Members of boards and commissions appointed by the Greensboro City Council may have to start attending meetings in person again.
At the Tuesday, July 18 meeting, the City Council voted to postpone to the Aug. 15 meeting an ordinance that required in person attendance to establish a quorum for all boards and commissions appointed by the City Council.
During the pandemic, the state government decided that nobody had to actually be present to hold a meeting.
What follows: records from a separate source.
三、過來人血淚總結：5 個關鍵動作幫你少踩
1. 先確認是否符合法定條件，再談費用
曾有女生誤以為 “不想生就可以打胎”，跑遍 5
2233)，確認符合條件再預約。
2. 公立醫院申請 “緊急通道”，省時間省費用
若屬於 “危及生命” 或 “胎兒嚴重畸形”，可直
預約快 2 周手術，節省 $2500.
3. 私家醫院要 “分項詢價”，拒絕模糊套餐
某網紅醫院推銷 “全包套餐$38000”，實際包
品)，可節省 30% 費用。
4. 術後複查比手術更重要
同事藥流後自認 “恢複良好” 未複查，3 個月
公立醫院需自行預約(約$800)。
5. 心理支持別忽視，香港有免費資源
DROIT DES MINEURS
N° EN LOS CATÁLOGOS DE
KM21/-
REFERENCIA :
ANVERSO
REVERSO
The City Council as well as the various boards and commissions met virtually, and according to the powers-that-be in the state, that was not only acceptable, but required.
People were told that on issues like zoning and rezoning requests often opposed by neighborhoods, that having a couple people speak against the request via-Zoom was as effective as having couple hundred people in opposition crowded into the Katie Dorsett Council Chamber.
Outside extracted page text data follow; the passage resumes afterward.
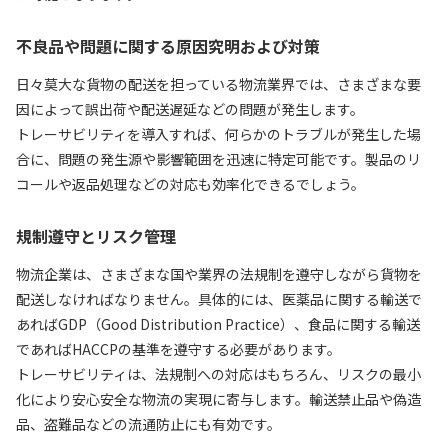
不良品や問題に関する原因究明および対策
日々莫大な貨物の配送を担っている物流業界では、さまざまな要
因によって誤出荷や配送遅延などの問題が発生します。
トレーサビリティを導入すれば、何らかのトラブルが発生した場
合に、問題の発生源や影響範囲を迅速に特定可能です。製品のリ
コールや返品処理などの対応も効率化できるでしょう。
規制遵守とリスク管理
物流企業は、さまざまな国や業界の法規制を遵守しながら貨物を
配送しなければなりません。具体的には、医薬品に関する輸送で
あればGDP（Good Distribution Practice）、食品に関する輸送
であればHACCPの基準を遵守する必要があります。
トレーサビリティは、法規制への対応はもちろん、リスクの最小
化により安心安全な物流の実現に寄与します。輸送禁止品や偽造
品、盗難品などの流通防止にも有効です。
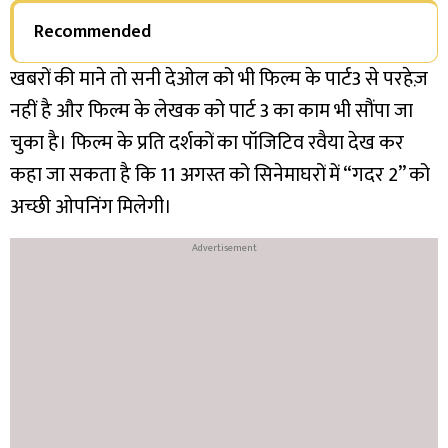
Recommended
खबरों की माने तो सनी देओल को भी फिल्म के पार्ट3 से परहेज़
नहीं है और फिल्म के लेखक को पार्ट 3 का काम भी सौंपा जा
चुका है। फिल्म के प्रति दर्शकों का पॉजिटिव रवैया देख कर
कहा जा सकता है कि 11 अगस्त को सिनेमाघरों में “गदर 2” को
अच्छी ओपनिंग मिलेगी।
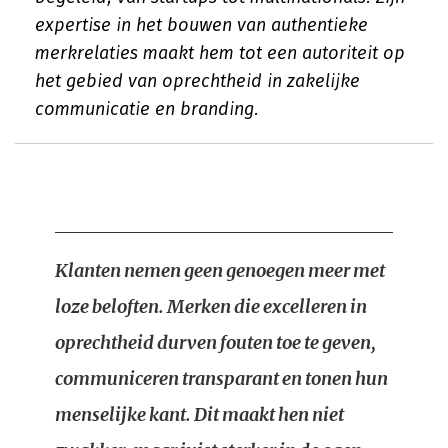
expertise in het bouwen van authentieke
merkrelaties maakt hem tot een autoriteit op
het gebied van oprechtheid in zakelijke
communicatie en branding.
Klanten nemen geen genoegen meer met
loze beloften. Merken die excelleren in
oprechtheid durven fouten toe te geven,
communiceren transparant en tonen hun
menselijke kant. Dit maakt hen niet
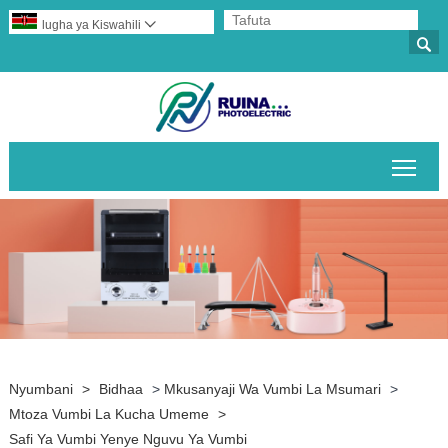
lugha ya Kiswahili


Geu
Nyumbani
>
Bidhaa
>
Mkusanyaji Wa Vumbi La Msumari
>
Mtoza Vumbi La Kucha Umeme
>
Safi Ya Vumbi Yenye Nguvu Ya Vumbi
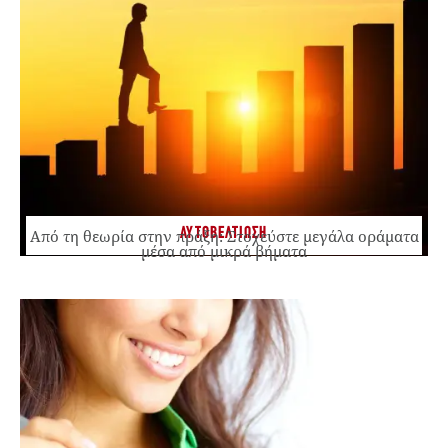
ΑΥΤΟΒΕΛΤΙΩΣΗ
Από τη θεωρία στην πράξη: Στοχεύστε μεγάλα οράματα
μέσα από μικρά βήματα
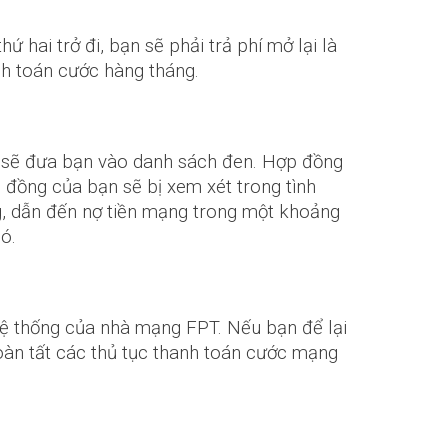
 hai trở đi, bạn sẽ phải trả phí mở lại là
anh toán cước hàng tháng.
g sẽ đưa bạn vào danh sách đen. Hợp đồng
 đồng của bạn sẽ bị xem xét trong tình
g, dẫn đến nợ tiền mạng trong một khoảng
ó.
 hệ thống của nhà mạng FPT. Nếu bạn để lại
oàn tất các thủ tục thanh toán cước mạng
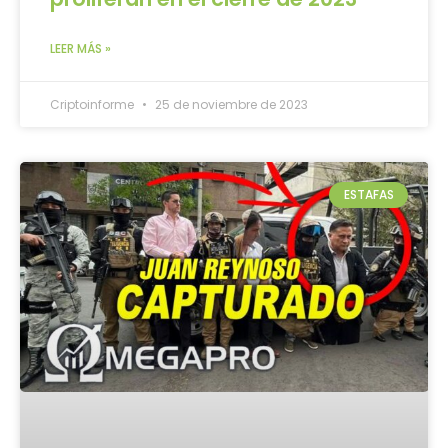
LEER MÁS »
Criptoinforme
25 de noviembre de 2023
ESTAFAS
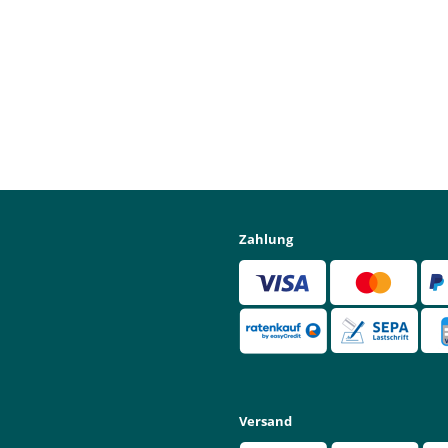
Zahlung
Versand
Now that the pandemic is over, that is all being reconsidered.
The ordinance that was on the agenda was to only count those members who attended the meeting in person for the purpose of establishing a quorum.
For most boards and commissions, a quorum is a majority of the members. So for the board or commission to hold a meeting, a majority, or quorum, has to be present.
City Attorney Chuck Watts gave some background on the issue and said, “Now that the emergency is over, it’s kind of murky. It’s an issue we are trying to pay attention to.”
Watts said, “You see people on without their camera on, or on with their camera on as they are laying concrete, fixing pipes, in a car – I mean I think the challenges we are going to see is that people are not as willing to participate in these voluntary boards and commissions.”
Councilmember Marikay Abuzuaiter raised a concern about what she called the “smaller” boards and commissions. She said that before the pandemic it was difficult to get people to attend a meeting but now that people can attend virtually, “we have everyone there.”
Councilmember Tammi Thurm noted that the Transgender Task Force and the Participatory Budgeting board, “are 100 percent online at this point.”
Watts was asked to come back with an ordinance that dealt with boards and commissions more specifically.